Gestern hatte ich hier einen Text von Thea Dorn postiert,
http://www.achgut.com/dadgdx/index.php/dadgd/article/thea_dorn_what_is_like_to_be_an_enlightenment_fundamentalist/
einen Artikel, den sie vor drei Jahren im Wall Street Journal Europe veröffentlicht hat, und in dem es um eine Polemik gegen die Erfindung des „Fundamentalismus der Aufklärung“ ging. Dieser Begriff war und ist bekanntlich auf die Gegner des Islamismus gemünzt. Inzwischen nennt man sie unter Linksliberalen sogar Islamophobe.
Nun weist mich ein Leser zu Recht darauf hin, dass Timothy Garton Ash, der Erfinder des Begriffs des „Fundamentalismus der Aufklärung“, diesen seinen Vorwurf an Ayaan Hirsi Ali zurückgenommen habe. Und zwar in einer Fußnote eines neuen Buches, in dem seine Essays der letzten zehn Jahre versammelt erscheinen. In dieser Fußnote begründet er seine Rücknahme des Begriffs mit der Gefahr der Symmetrie zum islamischen Fundamentalismus, die man aus der Formulierung herauslesen könne, und das habe er so nicht ausdrücken wollen.
Das wird so sein, aber warum nur eine Fußnote? Kann man mit einer Fußnote einen Begriff, der inzwischen in den öffentlichen Debatten auf Erfolgstour geht, aus der Welt schaffen? Nein, man kann es nicht. Begriffe lassen sich in die Welt setzen, aber nicht aus ihr wieder entfernen.
Auch jetzt, angesichts des Attentats auf den dänischen Karikaturisten Kurt Westergaard, geht es um nichts anderes als vor drei Jahren, und schon weit davor, in der Rushdie-Affäre. In all diesen Auseinandersetzungen geht es nicht um unser Verhalten, um das Verhalten der Europäer, wie man gerne unterstellt. Es geht nicht darum, ob wir unseren Kulturbegriff relativieren lassen und den erklärten Feind der Bürgerfreiheit zu beschwichtigen suchen, es geht nicht um Details, es geht ums Ganze.

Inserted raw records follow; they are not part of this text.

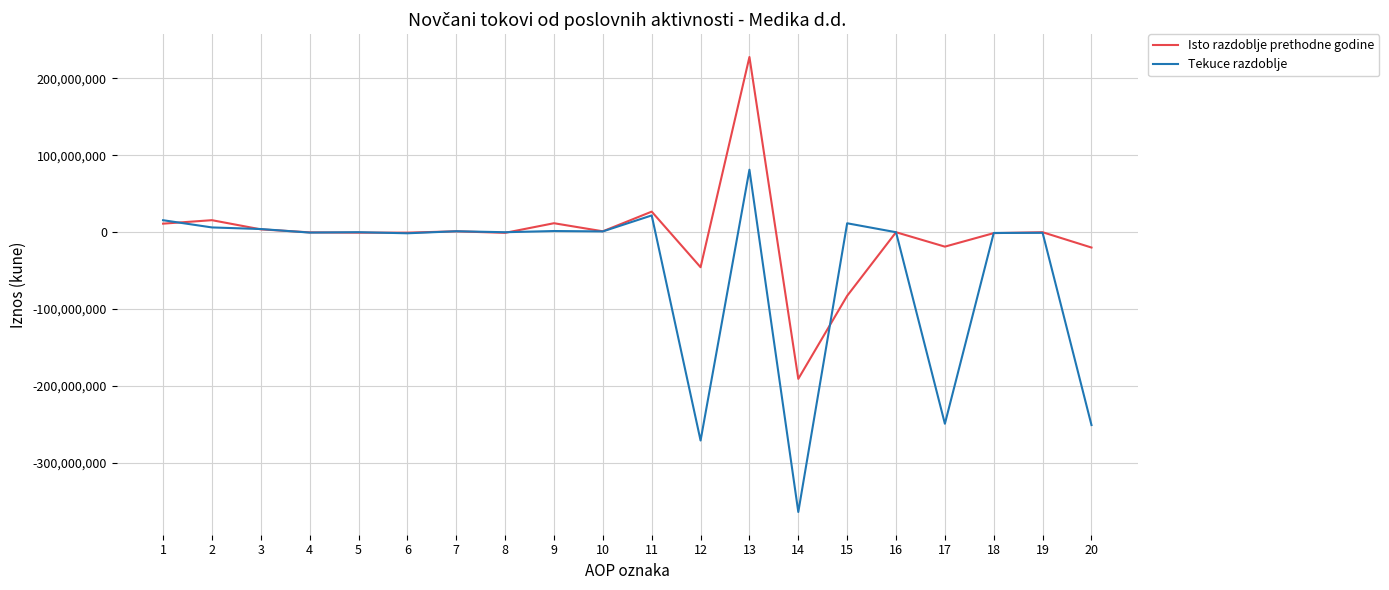

Rank the series by their maximum value, from lowest to highest.

Tekuce razdoblje, Isto razdoblje prethodne godine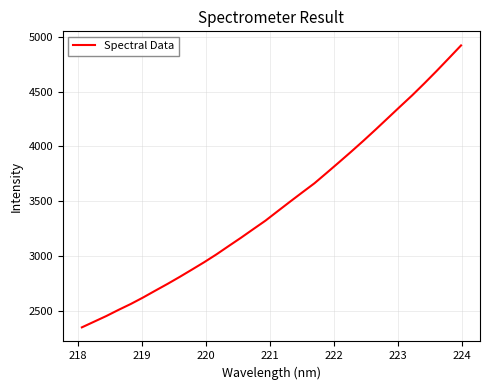

How many lines are shown in the chart?

1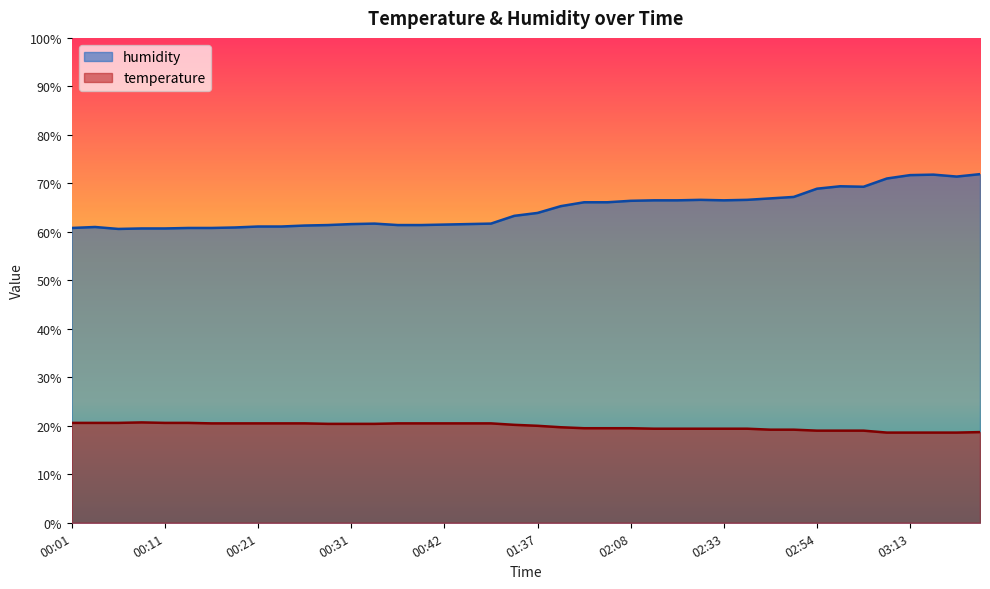

Which series changed the most between 00:09 and 01:59?

humidity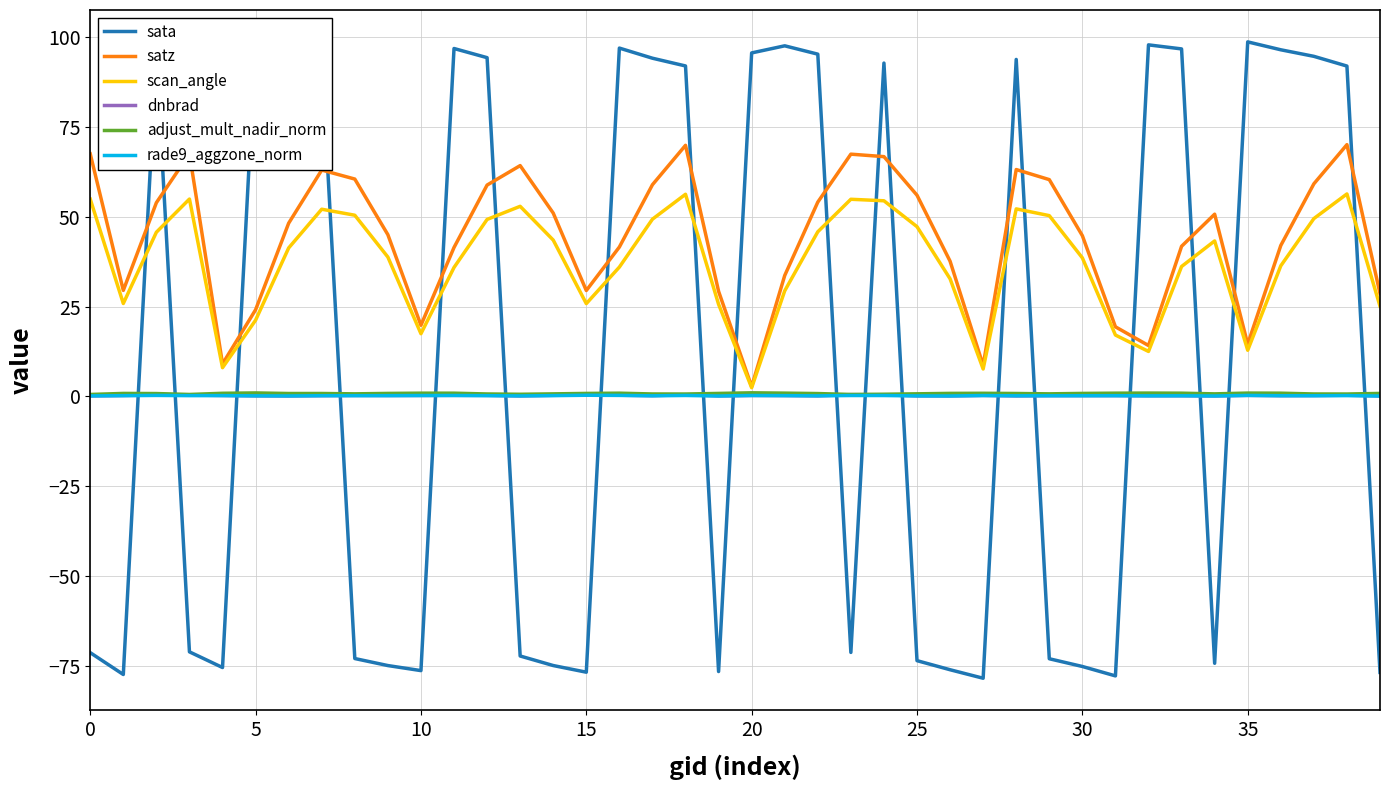

In adjust_mult_nadir_norm, how many points are lower than both neighbors (excluding endpoints)?

9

Es geht nicht darum, die Meinungsfreiheit im Namen der Vernunft zu beschränken, um der Religionsfreiheit den Vortritt zu geben. Es geht vielmehr um die Achtung oder Missachtung unserer gesellschaftlichen Institutionen durch eine politische Religion. So gesehen, hat der Islam sich vor der europäischen Staatsraison zu beugen. Er hat die Unabhängigkeit der Rechtsprechung anzuerkennen und den Einzelnen mit seinen aufgrund der Bürgerrechte eingegangenen Optionen zu akzeptieren. So einfach könnte es sein. Würde man nicht ständig den Dialog ausrufen, so wie man auf dem Kindergeburtstag das Spielzeug auspackt. Immer mehr Spielzeug.